Matthew 7:7–11

“If you then, who are evil, know how to give good gifts to your children, how much more will your Father who is in heaven give good things to those who ask him!” (v. 11).

The fact that God is the self-existent Creator of all things is greatly comforting. It means that nothing occurs outside His sovereign will — not even the greatest tragedies. Thus, we know He can work everything together for the good of those who love Him (Rom. 8:28). However, the Lord is not merely able but also desirous to turn every adversity to our good. He is not Islam’s Allah, an aloof, impersonal, unitary being content to stay an arm’s length from His people and rule solely and arbitrarily by fiat. Instead, He is the personal, triune Creator who draws near to His people and has a purpose that governs His every decree. This is true of all three persons of the Trinity, but we see it particularly in the revelation of the Father, who, by His Spirit, gives us faith in His Son and adopts us as children (John 1:1–18).

The gospel reveals God as “a faithful Father,” according to question and answer 26 of the Heidelberg Catechism. Many New Testament passages, including Matthew 7:7–11, teach this truth. Jesus appeals to our innate sense of what fatherhood should be in order to reveal clearly the kind of Father our God actually is. Though we are born in Adam and inclined toward evil, we understand that good fathers should give gifts to their children. Moreover, we who are fathers, despite our wickedness and the ways we sin against our children and their mothers, still give gifts to our sons and daughters. If, despite our sin, we want to bless our families and do right by them, how much more does our perfectly good Father want to bless us?

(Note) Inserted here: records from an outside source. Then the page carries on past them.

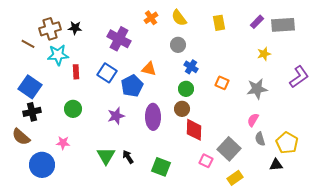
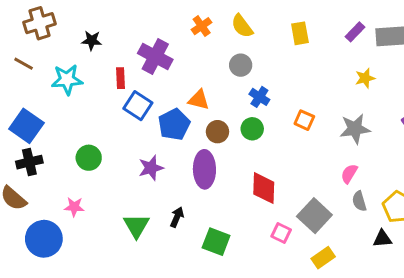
brown cross: (50, 29) -> (40, 23), moved
red rectangle: (76, 72) -> (121, 78), moved
brown circle: (182, 109) -> (217, 132), moved
black arrow: (128, 157) -> (177, 217), moved, turned 56

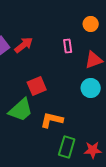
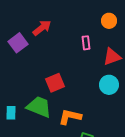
red arrow: (24, 45) -> (42, 28), moved
green trapezoid: (21, 110) -> (39, 107), turned -116

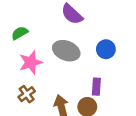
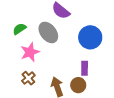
blue circle: (106, 49) -> (90, 37), size x1.5
gray ellipse: (66, 51) -> (48, 32), moved, turned 35

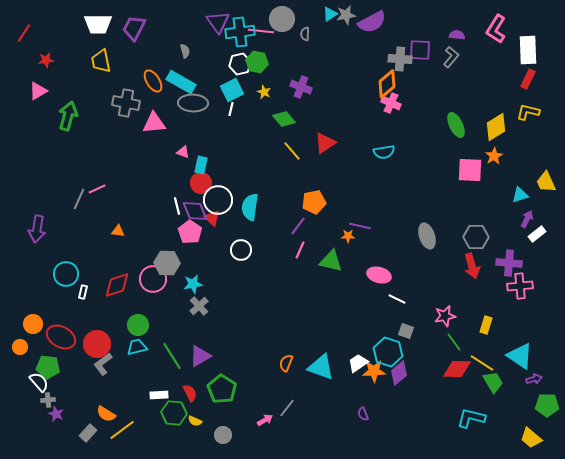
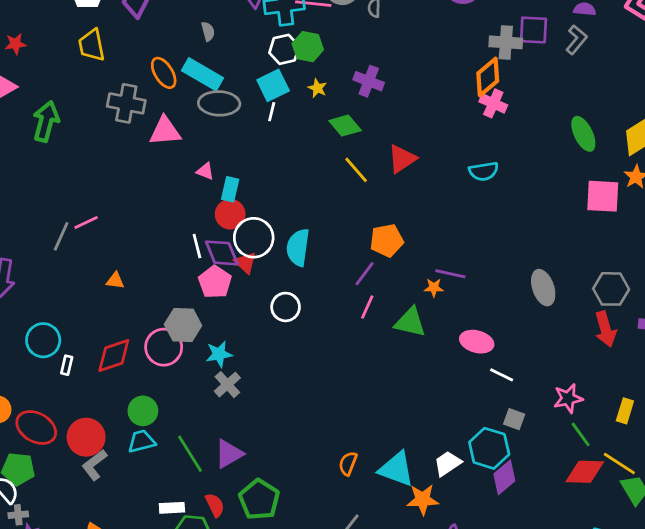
orange star: (374, 371) -> (423, 500), moved

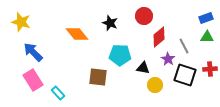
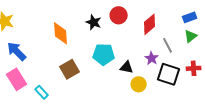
red circle: (144, 16) -> (119, 15), moved
orange diamond: (77, 34) -> (61, 33), turned 35
red diamond: (159, 37) -> (150, 24), moved
green triangle: (207, 37) -> (191, 36), turned -40
brown square: (98, 77) -> (70, 69), moved, turned -36

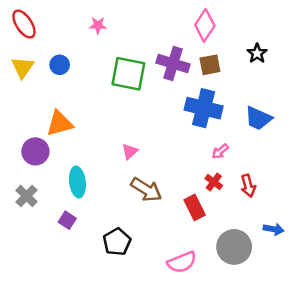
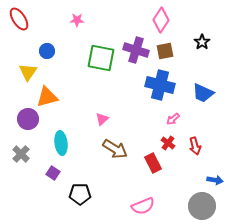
yellow triangle: (23, 67) -> (28, 72), moved
black pentagon: (117, 242) -> (80, 194), moved, turned 30
gray circle: (234, 247) -> (202, 206), moved

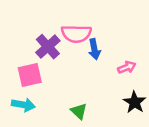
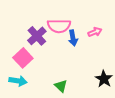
pink arrow: (127, 67) -> (95, 32), moved
pink square: (30, 75) -> (23, 58), turned -30

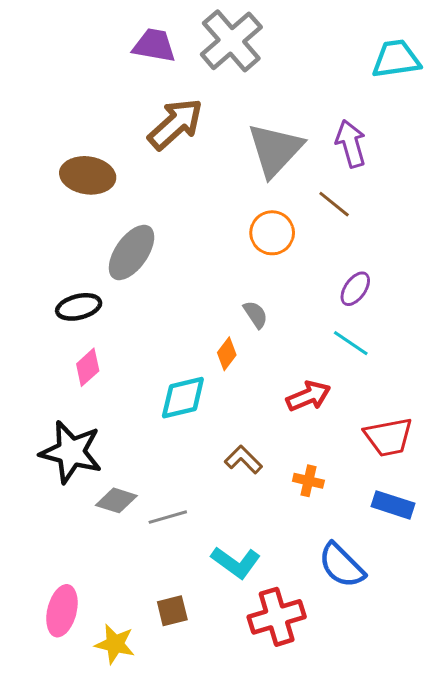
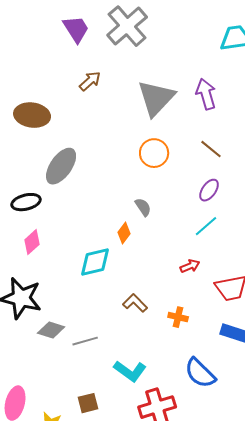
purple trapezoid: (154, 45) -> (76, 29), turned 48
brown arrow: (175, 124) -> (90, 81), size x0.6
brown line: (334, 204) -> (211, 149), moved
cyan line: (351, 343) -> (206, 226), turned -75
red arrow: (308, 396) -> (190, 266), moved, size x0.7

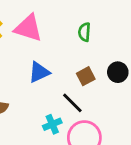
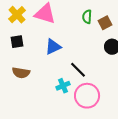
brown square: (86, 76) -> (105, 23), moved

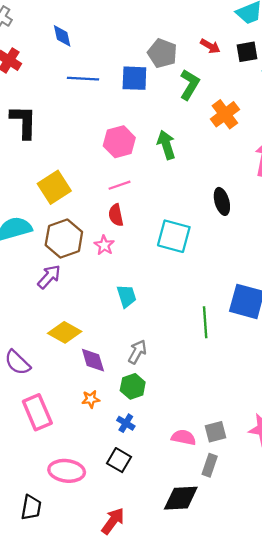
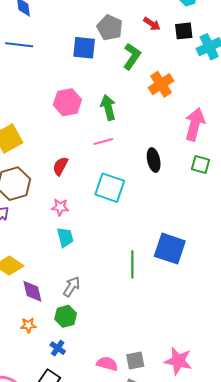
blue line: (83, 79) -> (19, 45), moved
pink line: (119, 185) -> (103, 141), moved
red semicircle: (116, 215) -> (60, 166), turned 36
pink star: (104, 245) -> (60, 207), moved, turned -30

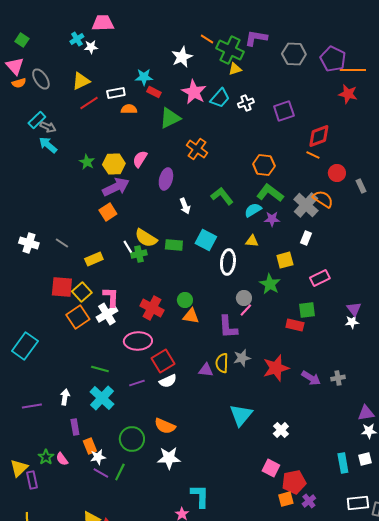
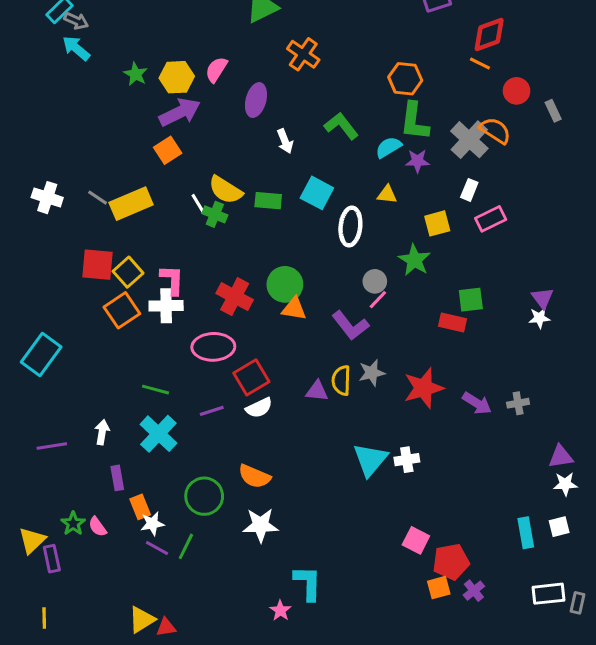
green L-shape: (270, 193) -> (414, 121), turned -120
green cross: (139, 254) -> (215, 214), turned 35
yellow rectangle: (94, 259) -> (131, 204), moved, size x1.5
pink rectangle: (320, 278) -> (491, 219), moved
green circle: (185, 300) -> (285, 284), size x1.5
white cross: (107, 314) -> (166, 306), turned 30
purple L-shape: (228, 327) -> (350, 326), turned -35
white cross: (281, 430) -> (407, 460), moved, turned 35

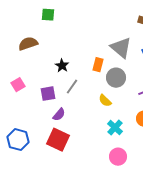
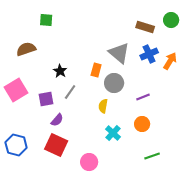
pink square: (18, 85) -> (16, 90), size x1.6
yellow semicircle: (105, 101) -> (103, 106), turned 56
pink circle: (118, 157) -> (89, 162), moved

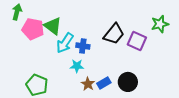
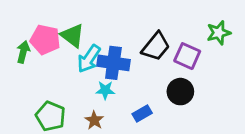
green arrow: (17, 12) -> (23, 52), moved
blue cross: (83, 46) -> (113, 63), size x1.6
black circle: (128, 82) -> (180, 92), moved
brown star: (88, 84) -> (94, 120), moved

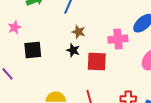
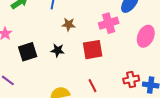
black star: (73, 50) -> (58, 50), moved

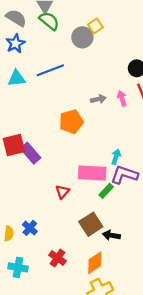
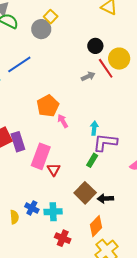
pink arrow: (122, 98) -> (63, 121), moved
gray arrow: (98, 99) -> (88, 76), moved
purple rectangle: (30, 153) -> (18, 142), turned 36
pink rectangle: (92, 173) -> (41, 156), moved, turned -60
red cross: (57, 258) -> (63, 238), moved
cyan cross: (18, 267) -> (53, 212), moved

Importantly, the revelation of God as Father has limitations. Simply put, the Father does not call all people His children. This may be hard to receive, but it is biblical. Certainly, God is the Creator of all people — “we are indeed his offspring” (Acts 17:28) — but true fatherhood in Scripture is far more than the simple production of offspring. Divine fatherhood results in us sharing certain aspects of God’s character and will, in loving what He loves. Jesus tells us as much in John 8:39–47, when He corrects His opponents for claiming God as their Father. The opposition to Christ’s work proved that they were impenitent sinners wholly at odds with what God loves. Their father was the Devil, not the Father of the Lord Jesus Christ. Unless God sovereignly intervenes to adopt us in Christ, the Devil is our father.

Coram Deo

The comfort of the gospel is not in that we are born children of God but in that God, seeing that all people are children of the Devil, nevertheless chooses to adopt a portion of humanity as His children in Christ. It is a distinct privilege to call God “Father” and know that He looks over the well-being of His people. Let us never cheapen that grace by assuming that He is Father in the same way to all people, even those who hate Him.